[Circuit design text data]
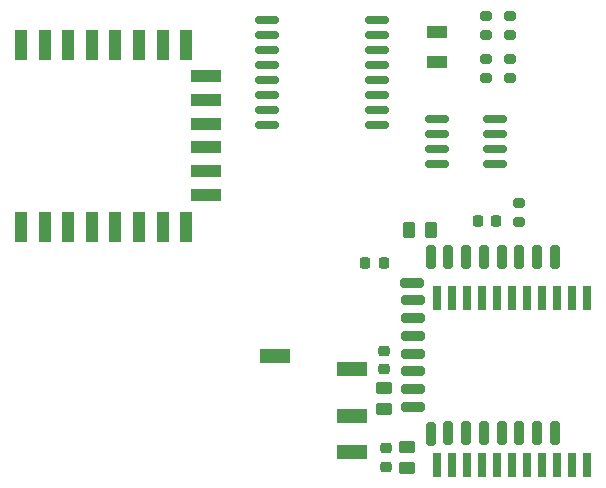
<source format=gbp>
G04 #@! TF.GenerationSoftware,KiCad,Pcbnew,7.0.7*
G04 #@! TF.CreationDate,2023-12-30T15:49:33-05:00*
G04 #@! TF.ProjectId,sensor_node,73656e73-6f72-45f6-9e6f-64652e6b6963,rev?*
G04 #@! TF.SameCoordinates,Original*
G04 #@! TF.FileFunction,Paste,Bot*
G04 #@! TF.FilePolarity,Positive*
%FSLAX46Y46*%
G04 Gerber Fmt 4.6, Leading zero omitted, Abs format (unit mm)*
G04 Created by KiCad (PCBNEW 7.0.7) date 2023-12-30 15:49:33*
%MOMM*%
%LPD*%
G01*
G04 APERTURE LIST*
G04 Aperture macros list*
%AMRoundRect*
0 Rectangle with rounded corners*
0 $1 Rounding radius*
0 $2 $3 $4 $5 $6 $7 $8 $9 X,Y pos of 4 corners*
0 Add a 4 corners polygon primitive as box body*
4,1,4,$2,$3,$4,$5,$6,$7,$8,$9,$2,$3,0*
0 Add four circle primitives for the rounded corners*
1,1,$1+$1,$2,$3*
1,1,$1+$1,$4,$5*
1,1,$1+$1,$6,$7*
1,1,$1+$1,$8,$9*
0 Add four rect primitives between the rounded corners*
20,1,$1+$1,$2,$3,$4,$5,0*
20,1,$1+$1,$4,$5,$6,$7,0*
20,1,$1+$1,$6,$7,$8,$9,0*
20,1,$1+$1,$8,$9,$2,$3,0*%
G04 Aperture macros list end*
%ADD10RoundRect,0.250000X-0.262500X-0.450000X0.262500X-0.450000X0.262500X0.450000X-0.262500X0.450000X0*%
%ADD11RoundRect,0.250000X0.450000X-0.262500X0.450000X0.262500X-0.450000X0.262500X-0.450000X-0.262500X0*%
%ADD12RoundRect,0.218750X0.256250X-0.218750X0.256250X0.218750X-0.256250X0.218750X-0.256250X-0.218750X0*%
%ADD13RoundRect,0.218750X-0.256250X0.218750X-0.256250X-0.218750X0.256250X-0.218750X0.256250X0.218750X0*%
%ADD14RoundRect,0.150000X-0.825000X-0.150000X0.825000X-0.150000X0.825000X0.150000X-0.825000X0.150000X0*%
%ADD15RoundRect,0.200000X0.275000X-0.200000X0.275000X0.200000X-0.275000X0.200000X-0.275000X-0.200000X0*%
%ADD16R,1.100000X2.500000*%
%ADD17R,2.500000X1.100000*%
%ADD18R,0.700000X2.000000*%
%ADD19R,1.800000X1.000000*%
%ADD20RoundRect,0.218750X-0.218750X-0.256250X0.218750X-0.256250X0.218750X0.256250X-0.218750X0.256250X0*%
%ADD21RoundRect,0.200000X-0.200000X0.800000X-0.200000X-0.800000X0.200000X-0.800000X0.200000X0.800000X0*%
%ADD22RoundRect,0.200000X0.800000X0.200000X-0.800000X0.200000X-0.800000X-0.200000X0.800000X-0.200000X0*%
%ADD23RoundRect,0.150000X0.875000X0.150000X-0.875000X0.150000X-0.875000X-0.150000X0.875000X-0.150000X0*%
%ADD24R,2.500000X1.200000*%
G04 APERTURE END LIST*
D10*
X134175000Y-103250000D03*
X136000000Y-103250000D03*
D11*
X134000000Y-123412500D03*
X134000000Y-121587500D03*
X132000000Y-118412500D03*
X132000000Y-116587500D03*
D12*
X132250000Y-123287500D03*
X132250000Y-121712500D03*
D13*
X132000000Y-113462500D03*
X132000000Y-115037500D03*
D14*
X136500000Y-97655000D03*
X136500000Y-96385000D03*
X136500000Y-95115000D03*
X136500000Y-93845000D03*
X141450000Y-93845000D03*
X141450000Y-95115000D03*
X141450000Y-96385000D03*
X141450000Y-97655000D03*
D15*
X142700500Y-86750000D03*
X142700500Y-85100000D03*
D16*
X101300500Y-87550000D03*
X103300500Y-87550000D03*
X105300500Y-87550000D03*
X107300500Y-87550000D03*
X109300500Y-87550000D03*
X111300500Y-87550000D03*
X113300500Y-87550000D03*
X115300500Y-87550000D03*
X115300500Y-102950000D03*
X113300500Y-102950000D03*
X111300500Y-102950000D03*
X109300500Y-102950000D03*
X107300500Y-102950000D03*
X105300500Y-102950000D03*
X103300500Y-102950000D03*
X101300500Y-102950000D03*
D17*
X117000500Y-90240000D03*
X117000500Y-92240000D03*
X117000500Y-94240000D03*
X117000500Y-96240000D03*
X117000500Y-98240000D03*
X117000500Y-100240000D03*
D15*
X140700500Y-86750000D03*
X140700500Y-85100000D03*
D18*
X149250000Y-123100000D03*
X147980000Y-123100000D03*
X146710000Y-123100000D03*
X145440000Y-123100000D03*
X144170000Y-123100000D03*
X142900000Y-123100000D03*
X141630000Y-123100000D03*
X140360000Y-123100000D03*
X139090000Y-123100000D03*
X137820000Y-123100000D03*
X136550000Y-123100000D03*
X136550000Y-109000000D03*
X137820000Y-109000000D03*
X139090000Y-109000000D03*
X140360000Y-109000000D03*
X141630000Y-109000000D03*
X142900000Y-109000000D03*
X144170000Y-109000000D03*
X145440000Y-109000000D03*
X146710000Y-109000000D03*
X147980000Y-109000000D03*
X149250000Y-109000000D03*
D19*
X136550500Y-86500000D03*
X136550500Y-89000000D03*
D20*
X130462500Y-106000000D03*
X132037500Y-106000000D03*
D21*
X146500000Y-120450000D03*
X145000000Y-120450000D03*
X143500000Y-120450000D03*
X142000000Y-120450000D03*
X140500000Y-120450000D03*
X139000000Y-120450000D03*
X137500000Y-120450000D03*
X136000000Y-120500000D03*
D22*
X134500000Y-118200000D03*
X134500000Y-116700000D03*
X134500000Y-115200000D03*
X134500000Y-113700000D03*
X134500000Y-112200000D03*
X134500000Y-110700000D03*
X134500000Y-109200000D03*
X134450000Y-107700000D03*
D21*
X136000000Y-105500000D03*
X137500000Y-105500000D03*
X139000000Y-105500000D03*
X140500000Y-105500000D03*
X142000000Y-105500000D03*
X143500000Y-105500000D03*
X145000000Y-105500000D03*
X146500000Y-105500000D03*
D15*
X143500000Y-102575000D03*
X143500000Y-100925000D03*
D23*
X131450500Y-85420000D03*
X131450500Y-86690000D03*
X131450500Y-87960000D03*
X131450500Y-89230000D03*
X131450500Y-90500000D03*
X131450500Y-91770000D03*
X131450500Y-93040000D03*
X131450500Y-94310000D03*
X122150500Y-94310000D03*
X122150500Y-93040000D03*
X122150500Y-91770000D03*
X122150500Y-90500000D03*
X122150500Y-89230000D03*
X122150500Y-87960000D03*
X122150500Y-86690000D03*
X122150500Y-85420000D03*
D15*
X142700500Y-90400000D03*
X142700500Y-88750000D03*
D20*
X139962500Y-102500000D03*
X141537500Y-102500000D03*
D15*
X140700500Y-90400000D03*
X140700500Y-88750000D03*
D24*
X122800500Y-113900000D03*
X129300500Y-115000000D03*
X129300500Y-119000000D03*
X129300500Y-122000000D03*
M02*

</source>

WHAT YOU NEED TO DO
Only the lines from the one containing "X141630000Y-109000000D03*" through the last line of the records belong in the answer, each written out exactly.

RESULT BELOW
X141630000Y-109000000D03*
X142900000Y-109000000D03*
X144170000Y-109000000D03*
X145440000Y-109000000D03*
X146710000Y-109000000D03*
X147980000Y-109000000D03*
X149250000Y-109000000D03*
D19*
X136550500Y-86500000D03*
X136550500Y-89000000D03*
D20*
X130462500Y-106000000D03*
X132037500Y-106000000D03*
D21*
X146500000Y-120450000D03*
X145000000Y-120450000D03*
X143500000Y-120450000D03*
X142000000Y-120450000D03*
X140500000Y-120450000D03*
X139000000Y-120450000D03*
X137500000Y-120450000D03*
X136000000Y-120500000D03*
D22*
X134500000Y-118200000D03*
X134500000Y-116700000D03*
X134500000Y-115200000D03*
X134500000Y-113700000D03*
X134500000Y-112200000D03*
X134500000Y-110700000D03*
X134500000Y-109200000D03*
X134450000Y-107700000D03*
D21*
X136000000Y-105500000D03*
X137500000Y-105500000D03*
X139000000Y-105500000D03*
X140500000Y-105500000D03*
X142000000Y-105500000D03*
X143500000Y-105500000D03*
X145000000Y-105500000D03*
X146500000Y-105500000D03*
D15*
X143500000Y-102575000D03*
X143500000Y-100925000D03*
D23*
X131450500Y-85420000D03*
X131450500Y-86690000D03*
X131450500Y-87960000D03*
X131450500Y-89230000D03*
X131450500Y-90500000D03*
X131450500Y-91770000D03*
X131450500Y-93040000D03*
X131450500Y-94310000D03*
X122150500Y-94310000D03*
X122150500Y-93040000D03*
X122150500Y-91770000D03*
X122150500Y-90500000D03*
X122150500Y-89230000D03*
X122150500Y-87960000D03*
X122150500Y-86690000D03*
X122150500Y-85420000D03*
D15*
X142700500Y-90400000D03*
X142700500Y-88750000D03*
D20*
X139962500Y-102500000D03*
X141537500Y-102500000D03*
D15*
X140700500Y-90400000D03*
X140700500Y-88750000D03*
D24*
X122800500Y-113900000D03*
X129300500Y-115000000D03*
X129300500Y-119000000D03*
X129300500Y-122000000D03*
M02*

</source>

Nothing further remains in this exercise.